Люба смотрела на большие пыльные часы, висевшие в проходной, и с досадой думала, что перерыв кончился, а она и не отдохнула, ноги гудят от усталости, а дома обед не готов — Федор Иваныч с работы придет, будет голодный сидеть, и Робка небось где-то голодный шляется, эх, и что это за жизнь такая распроклятая!

- Ты — член завкома и такие вещи мне говоришь, постыдилась бы! Небось член партии! — Гордей Прохорович сверлил ее взглядом из-под кустистых седых бровей. — Вот я в партком-то схожу да и доложу по всей форме…

- Ох, да провались ты пропадом, хрыч старый! — грохнула кулаком по столу Люба. — Когда-нибудь и тебя петух жареный в одно место клюнет! Ну что ты выгадаешь с этого, а? Медаль тебе дадут?! Грамоту?

- А у меня энтих грамот и вешать некуда! — тоже взъярился Гордей Прохорович. — Хрыч старый! Ты шибко молодая! Кнутом бы вас, стервей! Чтоб знали, как народное добро тащить!

- А она не народ, что ли?! Самый трудовой народ! А ты бабу под монастырь подвести собрался, герой! А еще фронтовик!

- Ты... Ты мой фронт не трожь! Кукла чертова! Пришла просить, а еще оскорбляет! Нахальство из тебя, Любка, изо всех дыр лезет!

- Не будет она больше, Гордей Прохорович! Хоть чем хочешь поклянется!

- Мне ее клятвы ни к чему!

- Ну не будет!

- У нее на лбу не написано, будет или нет! Закон для всех един!

Люба, стиснув зубы, едва удерживалась, чтобы не треснуть по этой самодовольной седоусой харе, слушала брюзжание Гордея Прохорыча, затем снова заговорила, просила, убеждала:

- Она тебе с получки литр поставит, ей-бо, Гордей Прохорович. И я поставлю, вот те крест!

- Начхать мне на ваши литры! Это ты мне, значит, взятку предлагаешь? Я могу в докладной дописать…

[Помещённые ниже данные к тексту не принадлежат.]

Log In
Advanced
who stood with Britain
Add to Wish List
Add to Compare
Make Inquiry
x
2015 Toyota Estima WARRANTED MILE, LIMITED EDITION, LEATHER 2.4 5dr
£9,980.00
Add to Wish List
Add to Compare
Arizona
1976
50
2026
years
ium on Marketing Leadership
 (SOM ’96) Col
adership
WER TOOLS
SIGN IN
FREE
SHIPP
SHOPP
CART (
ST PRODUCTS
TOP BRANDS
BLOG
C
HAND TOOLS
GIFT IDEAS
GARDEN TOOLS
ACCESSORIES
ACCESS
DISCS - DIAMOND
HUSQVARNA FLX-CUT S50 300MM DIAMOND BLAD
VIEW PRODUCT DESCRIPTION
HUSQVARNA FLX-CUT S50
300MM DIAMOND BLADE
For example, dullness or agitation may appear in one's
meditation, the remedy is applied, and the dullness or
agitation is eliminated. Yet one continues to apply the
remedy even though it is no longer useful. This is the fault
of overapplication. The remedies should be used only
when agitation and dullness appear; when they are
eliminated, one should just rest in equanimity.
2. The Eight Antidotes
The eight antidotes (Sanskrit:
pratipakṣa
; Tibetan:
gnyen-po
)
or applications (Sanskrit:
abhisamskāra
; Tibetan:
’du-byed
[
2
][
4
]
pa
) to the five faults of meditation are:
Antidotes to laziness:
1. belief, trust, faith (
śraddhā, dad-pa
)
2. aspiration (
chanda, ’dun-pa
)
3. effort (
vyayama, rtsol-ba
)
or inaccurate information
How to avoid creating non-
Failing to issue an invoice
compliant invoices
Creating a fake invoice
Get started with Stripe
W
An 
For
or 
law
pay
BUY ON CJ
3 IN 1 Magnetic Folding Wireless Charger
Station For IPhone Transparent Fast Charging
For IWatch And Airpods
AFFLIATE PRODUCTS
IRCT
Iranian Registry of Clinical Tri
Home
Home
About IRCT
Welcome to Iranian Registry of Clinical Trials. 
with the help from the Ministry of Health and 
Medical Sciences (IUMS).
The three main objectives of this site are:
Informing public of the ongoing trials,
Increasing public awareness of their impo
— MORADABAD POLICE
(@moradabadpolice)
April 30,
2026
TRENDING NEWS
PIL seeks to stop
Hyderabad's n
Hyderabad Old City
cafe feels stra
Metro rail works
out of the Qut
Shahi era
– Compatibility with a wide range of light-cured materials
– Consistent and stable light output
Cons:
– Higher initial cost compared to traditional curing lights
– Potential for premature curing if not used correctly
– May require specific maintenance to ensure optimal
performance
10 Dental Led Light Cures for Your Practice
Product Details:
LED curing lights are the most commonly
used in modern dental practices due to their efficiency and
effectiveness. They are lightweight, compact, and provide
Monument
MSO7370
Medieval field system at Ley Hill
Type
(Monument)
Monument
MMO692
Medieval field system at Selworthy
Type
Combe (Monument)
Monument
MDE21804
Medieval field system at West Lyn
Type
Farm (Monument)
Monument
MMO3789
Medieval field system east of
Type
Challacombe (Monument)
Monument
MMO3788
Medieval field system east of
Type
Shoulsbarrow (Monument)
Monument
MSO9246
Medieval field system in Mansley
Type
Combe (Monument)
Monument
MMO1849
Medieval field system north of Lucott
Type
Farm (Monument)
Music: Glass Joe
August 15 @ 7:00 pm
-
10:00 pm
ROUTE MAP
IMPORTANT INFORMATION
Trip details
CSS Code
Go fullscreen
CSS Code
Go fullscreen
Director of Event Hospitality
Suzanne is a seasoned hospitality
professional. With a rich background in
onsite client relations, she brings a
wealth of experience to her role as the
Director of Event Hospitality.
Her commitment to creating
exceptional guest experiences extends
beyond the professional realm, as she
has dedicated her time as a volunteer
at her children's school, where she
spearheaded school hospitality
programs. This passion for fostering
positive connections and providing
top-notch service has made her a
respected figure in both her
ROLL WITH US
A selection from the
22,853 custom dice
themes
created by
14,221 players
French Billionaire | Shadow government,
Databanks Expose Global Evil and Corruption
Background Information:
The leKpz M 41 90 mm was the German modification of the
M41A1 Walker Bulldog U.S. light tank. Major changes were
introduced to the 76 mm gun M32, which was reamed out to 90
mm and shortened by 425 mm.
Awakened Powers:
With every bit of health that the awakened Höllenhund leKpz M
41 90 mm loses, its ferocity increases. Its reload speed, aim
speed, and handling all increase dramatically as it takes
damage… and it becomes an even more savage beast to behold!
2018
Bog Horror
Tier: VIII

- Ну я тебя как человека прошу... Ты мужик иль не мужик? Ручаюсь я за нее, понимаешь? Ежели что подобное с ней еще раз случится, я партбилет на стол положу, ей-богу! Разве я тебя когда-нибудь обманывала? Слово не держала? Ведь она не торговать тащила... детям несла! Ты ж душевный человек, Гордей Прохорович? За то тебя и на заводе уважают.

- За честность уважают! И за неподкупность! — подняв указательный палец, важно ответил Гордей Прохорович.